The Future of Lying. Researchers at the UA Center for the Management of Information are developing a new system for digitally identifying lies. The system, known as the Automated Virtual Agent for Truth Assessments in Real-Time (or AVATAR), asks users questions and records their facial movements and answers with a high definition video camera. The program measures thousands of signals from the subject’s voice, body and eyes. All of this information is routed through an algorithm and the results are produced almost instantly. There are three result levels, depending on the severity of the lies: Green means the subject is clear to pass, yellow means there are some issues, and red means there are serious issues. The program is currently being developed to detect deception at border crossings. Whereas humans can detect lies roughly 54 percent of the time, research has shown that the system is 70 to 92 percent accurate.
Craycroft Elementary Receives $10,000 in STEM Funding. In support of Craycroft Elementary School’s “21st Century Program,” Amazon offered a special delivery of school supplies for afterschool robotics and engineering clubs. The donated boxes included science supplies as well as standard school supplies. The hope is for these new supplies to give students the opportunity to familiarize themselves with creative, scientific spaces. This comes ahead of Amazon opening a new center in Tucson next year.
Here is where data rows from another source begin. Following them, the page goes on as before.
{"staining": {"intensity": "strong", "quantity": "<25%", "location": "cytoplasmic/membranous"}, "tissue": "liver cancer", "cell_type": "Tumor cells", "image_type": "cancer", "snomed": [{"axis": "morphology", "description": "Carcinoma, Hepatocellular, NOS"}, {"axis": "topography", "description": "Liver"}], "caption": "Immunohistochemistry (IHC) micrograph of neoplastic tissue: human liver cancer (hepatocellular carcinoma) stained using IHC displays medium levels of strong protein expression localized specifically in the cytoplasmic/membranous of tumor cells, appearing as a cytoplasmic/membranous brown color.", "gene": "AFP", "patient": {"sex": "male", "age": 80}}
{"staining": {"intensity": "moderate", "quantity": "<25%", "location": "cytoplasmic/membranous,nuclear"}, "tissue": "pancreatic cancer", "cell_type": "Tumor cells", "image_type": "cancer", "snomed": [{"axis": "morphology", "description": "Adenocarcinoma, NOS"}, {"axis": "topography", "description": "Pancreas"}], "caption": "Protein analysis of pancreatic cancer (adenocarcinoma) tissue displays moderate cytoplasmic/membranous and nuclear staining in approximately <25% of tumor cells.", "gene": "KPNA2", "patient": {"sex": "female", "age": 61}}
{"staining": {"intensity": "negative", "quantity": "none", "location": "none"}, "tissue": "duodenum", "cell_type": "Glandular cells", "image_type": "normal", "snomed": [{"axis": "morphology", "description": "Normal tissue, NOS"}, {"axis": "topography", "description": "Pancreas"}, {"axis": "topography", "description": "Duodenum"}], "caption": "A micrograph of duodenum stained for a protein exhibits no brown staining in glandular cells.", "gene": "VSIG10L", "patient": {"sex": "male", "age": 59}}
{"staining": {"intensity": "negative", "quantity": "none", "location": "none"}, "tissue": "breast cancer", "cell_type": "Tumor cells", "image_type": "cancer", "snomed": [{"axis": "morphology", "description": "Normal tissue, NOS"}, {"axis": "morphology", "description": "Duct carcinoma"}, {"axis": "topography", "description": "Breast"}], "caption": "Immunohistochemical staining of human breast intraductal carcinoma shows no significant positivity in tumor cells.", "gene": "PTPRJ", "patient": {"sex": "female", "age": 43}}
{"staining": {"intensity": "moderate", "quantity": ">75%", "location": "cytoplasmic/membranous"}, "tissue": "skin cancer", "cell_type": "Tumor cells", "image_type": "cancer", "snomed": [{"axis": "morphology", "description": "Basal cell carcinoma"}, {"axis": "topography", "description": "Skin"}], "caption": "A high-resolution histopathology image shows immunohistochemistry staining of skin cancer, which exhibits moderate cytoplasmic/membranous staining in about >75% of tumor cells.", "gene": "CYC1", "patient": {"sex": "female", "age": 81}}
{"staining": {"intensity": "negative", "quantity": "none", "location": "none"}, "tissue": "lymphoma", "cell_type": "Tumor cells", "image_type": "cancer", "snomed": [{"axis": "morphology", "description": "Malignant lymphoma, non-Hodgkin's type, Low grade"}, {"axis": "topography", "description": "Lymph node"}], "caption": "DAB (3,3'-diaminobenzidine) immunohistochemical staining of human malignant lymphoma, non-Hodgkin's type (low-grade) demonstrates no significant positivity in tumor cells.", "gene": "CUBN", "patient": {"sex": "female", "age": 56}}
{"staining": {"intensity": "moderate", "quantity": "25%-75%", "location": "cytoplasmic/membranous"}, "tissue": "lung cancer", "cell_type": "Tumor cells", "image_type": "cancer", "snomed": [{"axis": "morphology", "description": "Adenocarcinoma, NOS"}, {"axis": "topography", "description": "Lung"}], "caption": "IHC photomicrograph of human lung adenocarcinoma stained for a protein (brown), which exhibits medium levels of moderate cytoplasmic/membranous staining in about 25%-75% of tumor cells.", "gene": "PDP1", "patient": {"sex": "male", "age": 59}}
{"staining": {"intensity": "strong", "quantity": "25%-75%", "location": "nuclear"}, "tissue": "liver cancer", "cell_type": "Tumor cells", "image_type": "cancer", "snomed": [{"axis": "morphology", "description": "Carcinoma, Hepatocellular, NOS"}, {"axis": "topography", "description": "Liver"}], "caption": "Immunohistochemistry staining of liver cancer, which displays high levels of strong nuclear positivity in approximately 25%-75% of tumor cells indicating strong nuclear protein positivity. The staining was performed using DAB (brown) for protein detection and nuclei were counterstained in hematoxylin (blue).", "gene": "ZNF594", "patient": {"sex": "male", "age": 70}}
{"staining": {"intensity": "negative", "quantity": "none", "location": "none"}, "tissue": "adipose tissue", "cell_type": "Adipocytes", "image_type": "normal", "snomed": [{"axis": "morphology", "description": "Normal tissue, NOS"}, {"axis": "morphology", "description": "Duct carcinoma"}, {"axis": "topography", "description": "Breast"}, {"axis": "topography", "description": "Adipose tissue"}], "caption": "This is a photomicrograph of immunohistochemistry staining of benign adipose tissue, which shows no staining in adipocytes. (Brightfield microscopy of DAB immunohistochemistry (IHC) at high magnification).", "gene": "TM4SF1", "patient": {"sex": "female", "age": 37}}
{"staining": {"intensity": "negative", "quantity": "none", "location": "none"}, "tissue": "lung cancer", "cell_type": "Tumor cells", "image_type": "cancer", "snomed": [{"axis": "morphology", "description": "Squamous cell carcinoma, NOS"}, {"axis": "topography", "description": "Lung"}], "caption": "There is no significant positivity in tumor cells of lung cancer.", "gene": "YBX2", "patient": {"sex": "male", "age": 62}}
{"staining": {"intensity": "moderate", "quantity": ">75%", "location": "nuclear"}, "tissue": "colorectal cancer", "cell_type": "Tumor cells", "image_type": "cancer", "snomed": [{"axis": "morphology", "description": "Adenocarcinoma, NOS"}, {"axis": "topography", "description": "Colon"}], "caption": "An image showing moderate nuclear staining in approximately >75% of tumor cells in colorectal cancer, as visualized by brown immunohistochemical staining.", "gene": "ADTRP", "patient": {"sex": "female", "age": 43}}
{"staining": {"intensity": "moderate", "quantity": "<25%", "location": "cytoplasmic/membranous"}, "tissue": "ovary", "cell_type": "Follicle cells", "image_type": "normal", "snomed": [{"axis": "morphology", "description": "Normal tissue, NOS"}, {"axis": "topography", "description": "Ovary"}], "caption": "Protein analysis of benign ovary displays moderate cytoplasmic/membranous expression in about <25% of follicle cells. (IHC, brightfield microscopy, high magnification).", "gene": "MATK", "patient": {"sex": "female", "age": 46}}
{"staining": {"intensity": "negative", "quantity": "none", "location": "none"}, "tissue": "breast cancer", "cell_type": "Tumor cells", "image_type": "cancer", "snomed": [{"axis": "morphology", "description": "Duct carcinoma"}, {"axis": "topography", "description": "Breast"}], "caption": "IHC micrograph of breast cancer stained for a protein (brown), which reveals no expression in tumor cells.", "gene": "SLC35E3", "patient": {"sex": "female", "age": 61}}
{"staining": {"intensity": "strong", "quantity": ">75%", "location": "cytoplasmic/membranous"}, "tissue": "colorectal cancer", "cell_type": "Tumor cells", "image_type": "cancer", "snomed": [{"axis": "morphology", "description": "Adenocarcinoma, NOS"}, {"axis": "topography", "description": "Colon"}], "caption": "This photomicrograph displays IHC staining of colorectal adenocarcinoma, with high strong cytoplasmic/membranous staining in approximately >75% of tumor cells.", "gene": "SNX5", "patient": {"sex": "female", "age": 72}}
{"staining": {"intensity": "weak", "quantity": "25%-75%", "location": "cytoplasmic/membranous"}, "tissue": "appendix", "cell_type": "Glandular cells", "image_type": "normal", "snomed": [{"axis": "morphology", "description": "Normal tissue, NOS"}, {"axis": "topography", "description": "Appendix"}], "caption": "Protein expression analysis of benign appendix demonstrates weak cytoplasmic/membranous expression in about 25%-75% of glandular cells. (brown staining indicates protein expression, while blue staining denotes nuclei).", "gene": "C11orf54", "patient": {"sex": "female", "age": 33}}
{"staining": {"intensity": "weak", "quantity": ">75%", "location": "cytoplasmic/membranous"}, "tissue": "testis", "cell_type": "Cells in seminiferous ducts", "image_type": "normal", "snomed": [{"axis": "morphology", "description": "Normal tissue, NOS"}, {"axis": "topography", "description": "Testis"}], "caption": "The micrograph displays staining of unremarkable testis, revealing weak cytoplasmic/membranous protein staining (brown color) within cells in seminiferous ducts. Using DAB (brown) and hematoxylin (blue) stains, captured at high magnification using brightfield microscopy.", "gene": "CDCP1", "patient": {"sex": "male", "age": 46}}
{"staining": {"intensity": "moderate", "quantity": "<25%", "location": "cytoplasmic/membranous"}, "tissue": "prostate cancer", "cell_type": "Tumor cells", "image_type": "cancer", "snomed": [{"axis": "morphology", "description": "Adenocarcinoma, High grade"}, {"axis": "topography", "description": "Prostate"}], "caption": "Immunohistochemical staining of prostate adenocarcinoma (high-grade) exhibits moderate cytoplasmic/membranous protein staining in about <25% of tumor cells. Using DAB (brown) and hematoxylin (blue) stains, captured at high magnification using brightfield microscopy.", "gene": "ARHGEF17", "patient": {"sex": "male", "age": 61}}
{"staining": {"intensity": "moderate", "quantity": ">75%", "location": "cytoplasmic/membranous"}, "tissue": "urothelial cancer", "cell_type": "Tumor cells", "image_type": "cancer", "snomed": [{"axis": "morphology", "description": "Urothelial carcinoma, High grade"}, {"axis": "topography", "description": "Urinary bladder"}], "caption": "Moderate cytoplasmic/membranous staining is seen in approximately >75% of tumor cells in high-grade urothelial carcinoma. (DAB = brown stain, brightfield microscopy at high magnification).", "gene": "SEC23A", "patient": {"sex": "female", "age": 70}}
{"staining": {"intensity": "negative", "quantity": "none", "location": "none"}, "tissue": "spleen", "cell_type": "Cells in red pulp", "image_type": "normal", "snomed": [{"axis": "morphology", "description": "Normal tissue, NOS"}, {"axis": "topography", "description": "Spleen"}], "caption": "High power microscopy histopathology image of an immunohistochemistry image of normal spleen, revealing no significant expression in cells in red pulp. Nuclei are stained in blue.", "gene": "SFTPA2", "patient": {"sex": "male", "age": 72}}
Eternal Backslide of the Spotty Mind. Alzheimer’s Disease is difficult to detect early in life, even though its effects on the brain are believed to begin years before an individual starts to exhibit memory difficulties. However, scientists at the UA Department of Psychology and Human Memory Laboratory are finding new ways to detect the disease in its early stages. The researchers conducted an “autobiographical memory” test with a group of 35 adults, about half of whom carried a genetic trait known to nearly double the chances of Alzheimer’s disease. Despite the fact all the participants performed normally on other psychology tests, the results showed those with the genetic trait described memories with much less detail than those without it. The hope is this work will lead to the development of a clinical test sensitive enough to detect the preclinical brain changes of Alzheimer’s disease.
STEM Camp for Girls. The recent 2018 Applied Career Exploration in Science (ACES) Camp was a big success for 40 local middle school girls. The four-day summer camp exposed the students to wide variety of careers in the world of science and technology. The girls experienced being veterinary technicians, software programmers, chemists, engineers, and environmental scientists. The girls also learned to code with IBM and designed airplanes with active engineers. The camp is organized by the Southern Arizona Research, Science and Engineering Foundation.